THE PROBLEM - Check every line below for the string "JALR". Copy the ones that have it.

SUPPLIED MATERIAL -
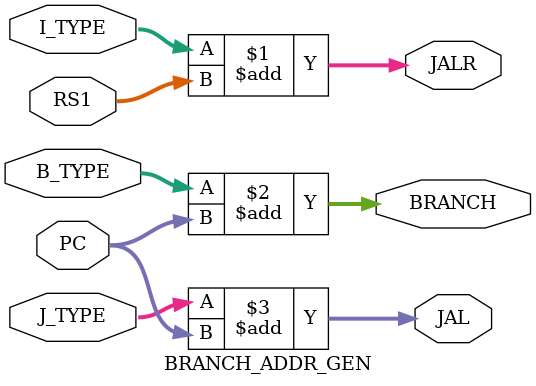
<source format=sv>
`timescale 1ns / 1ps

module BRANCH_ADDR_GEN (
    input [31:0] PC, RS1, I_TYPE, J_TYPE, B_TYPE,
    output logic [31:0] JALR, BRANCH, JAL
    );

    assign JALR = ( I_TYPE + RS1 );
    assign BRANCH = ( B_TYPE + PC );
    assign JAL = ( J_TYPE + PC );

endmodule

// End of File //
</source>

RESULT -
    output logic [31:0] JALR, BRANCH, JAL
    assign JALR = ( I_TYPE + RS1 );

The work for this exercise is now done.